- [EXERCISE GOAL]:
Please print every line of text from the material below exactly, leaving out the pictures.

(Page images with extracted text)
☆ ☆ ☆

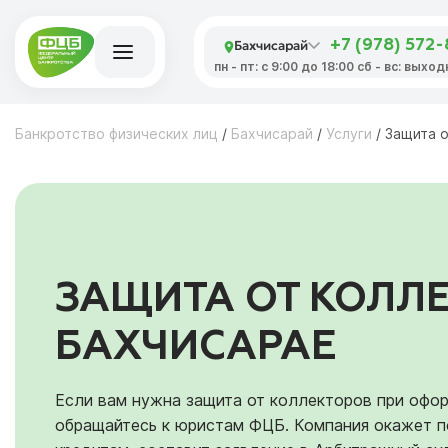
Бахчисарай
+7 (978) 572
пн - пт: с 9:00 до 18:00 сб - вс: выхо
Банкротство физических лиц
/
Бахчисарай
/
Услуги
/
Защита 
ЗАЩИТА ОТ КОЛЛ
БАХЧИСАРАЕ
Если вам нужна защита от коллекторов при офор
обращайтесь к юристам ФЦБ. Компания окажет п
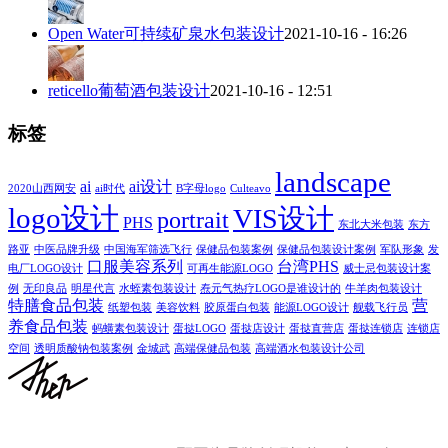
Open Water可持续矿泉水包装设计
2021-10-16 - 16:26
reticello葡萄酒包装设计
2021-10-16 - 12:51
标签
landscape
ai
ai设计
2020山西网安
ai时代
B字母logo
Culteavo
logo设计
VIS设计
portrait
PHS
东北大米包装
东方
路亚
中医品牌升级
中国海军筛选飞行
保健品包装案例
保健品包装设计案例
军队形象
发
口服美容系列
台湾PHS
电厂LOGO设计
可再生能源LOGO
威士忌包装设计案
例
无印良品
明星代言
水蛭素包装设计
焘元气热疗LOGO是谁设计的
牛羊肉包装设计
特膳食品包装
营
纸塑包装
美容饮料
胶原蛋白包装
能源LOGO设计
舰载飞行员
养食品包装
蚂蟥素包装设计
蛋挞LOGO
蛋挞店设计
蛋挞直营店
蛋挞连锁店
连锁店
空间
透明质酸钠包装案例
金城武
高端保健品包装
高端酒水包装设计公司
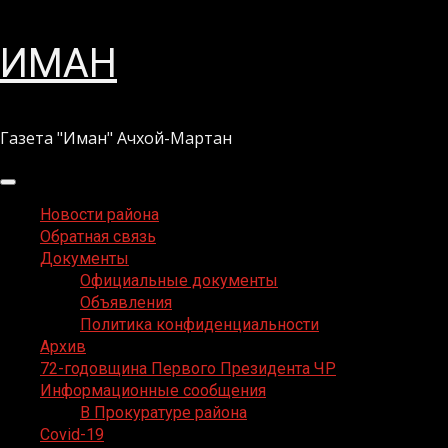
Перейти
ИМАН
к
содержимому
Газета "Иман" Ачхой-Мартан
Основное
меню
Новости района
Обратная связь
Документы
Официальные документы
Объявления
Политика конфиденциальности
Архив
72-годовщина Первого Президента ЧР
Информационные сообщения
В Прокуратуре района
Covid-19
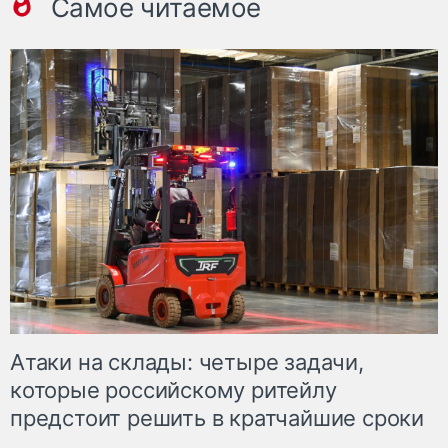
Самое читаемое
Атаки на склады: четыре задачи,
которые российскому ритейлу
предстоит решить в кратчайшие сроки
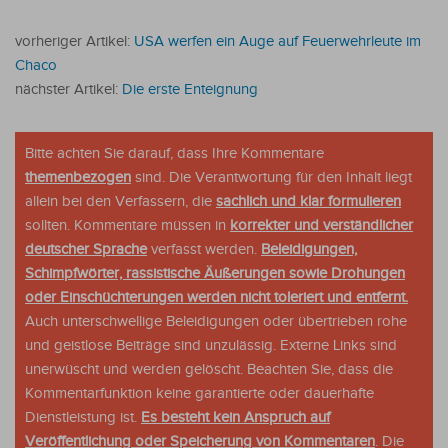
vorheriger Artikel:
USA werfen ein Auge auf Feuerwehrleute im
Chaco
nächster Artikel:
Die erste Enteignung
Bitte achten Sie darauf, dass Ihre Kommentare
themenbezogen
sind. Die Verantwortung für den Inhalt liegt
allein bei den Verfassern, die
sachlich und klar formulieren
sollten. Kommentare müssen in
korrekter und verständlicher
deutscher Sprache
verfasst werden.
Beleidigungen,
Schimpfwörter, rassistische Äußerungen sowie Drohungen
oder Einschüchterungen werden nicht toleriert und entfernt.
Auch unterschwellige Beleidigungen oder übertrieben rohe
und geistlose Beiträge sind unzulässig. Externe Links sind
unerwüscht und werden gelöscht. Beachten Sie, dass die
Kommentarfunktion keine garantierte oder dauerhafte
Dienstleistung ist.
Es besteht kein Anspruch auf
Veröffentlichung oder Speicherung von Kommentaren
. Die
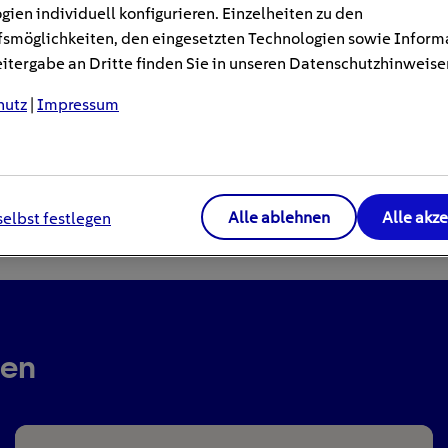
gien individuell konfigurieren. Einzelheiten zu den
smöglichkeiten, den eingesetzten Technologien sowie Inform
tergabe an Dritte finden Sie in unseren Datenschutzhinweise
hutz
|
Impressum
Alle ablehnen
Alle akz
selbst festlegen
ren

☆ ☆ ☆

- [EXPECTED ANSWER]:
Бахчисарай
+7 (978) 572
пн - пт: с 9:00 до 18:00 сб - вс: выхо
Банкротство физических лиц
/
Бахчисарай
/
Услуги
/
Защита 
ЗАЩИТА ОТ КОЛЛ
БАХЧИСАРАЕ
Если вам нужна защита от коллекторов при офор
обращайтесь к юристам ФЦБ. Компания окажет п
Open Water可持续矿泉水包装设计
2021-10-16 - 16:26
reticello葡萄酒包装设计
2021-10-16 - 12:51
标签
landscape
ai
ai设计
2020山西网安
ai时代
B字母logo
Culteavo
logo设计
VIS设计
portrait
PHS
东北大米包装
东方
路亚
中医品牌升级
中国海军筛选飞行
保健品包装案例
保健品包装设计案例
军队形象
发
口服美容系列
台湾PHS
电厂LOGO设计
可再生能源LOGO
威士忌包装设计案
例
无印良品
明星代言
水蛭素包装设计
焘元气热疗LOGO是谁设计的
牛羊肉包装设计
特膳食品包装
营
纸塑包装
美容饮料
胶原蛋白包装
能源LOGO设计
舰载飞行员
养食品包装
蚂蟥素包装设计
蛋挞LOGO
蛋挞店设计
蛋挞直营店
蛋挞连锁店
连锁店
空间
透明质酸钠包装案例
金城武
高端保健品包装
高端酒水包装设计公司
Перейти
ИМАН
к
содержимому
Газета "Иман" Ачхой-Мартан
Основное
меню
Новости района
Обратная связь
Документы
Официальные документы
Объявления
Политика конфиденциальности
Архив
72-годовщина Первого Президента ЧР
Информационные сообщения
В Прокуратуре района
Covid-19
Самое читаемое
Атаки на склады: четыре задачи,
которые российскому ритейлу
предстоит решить в кратчайшие сроки
vorheriger Artikel:
USA werfen ein Auge auf Feuerwehrleute im
Chaco
nächster Artikel:
Die erste Enteignung
Bitte achten Sie darauf, dass Ihre Kommentare
themenbezogen
sind. Die Verantwortung für den Inhalt liegt
allein bei den Verfassern, die
sachlich und klar formulieren
sollten. Kommentare müssen in
korrekter und verständlicher
deutscher Sprache
verfasst werden.
Beleidigungen,
Schimpfwörter, rassistische Äußerungen sowie Drohungen
oder Einschüchterungen werden nicht toleriert und entfernt.
Auch unterschwellige Beleidigungen oder übertrieben rohe
und geistlose Beiträge sind unzulässig. Externe Links sind
unerwüscht und werden gelöscht. Beachten Sie, dass die
Kommentarfunktion keine garantierte oder dauerhafte
Dienstleistung ist.
Es besteht kein Anspruch auf
Veröffentlichung oder Speicherung von Kommentaren
. Die
gien individuell konfigurieren. Einzelheiten zu den
smöglichkeiten, den eingesetzten Technologien sowie Inform
tergabe an Dritte finden Sie in unseren Datenschutzhinweise
hutz
|
Impressum
Alle ablehnen
Alle akz
selbst festlegen
ren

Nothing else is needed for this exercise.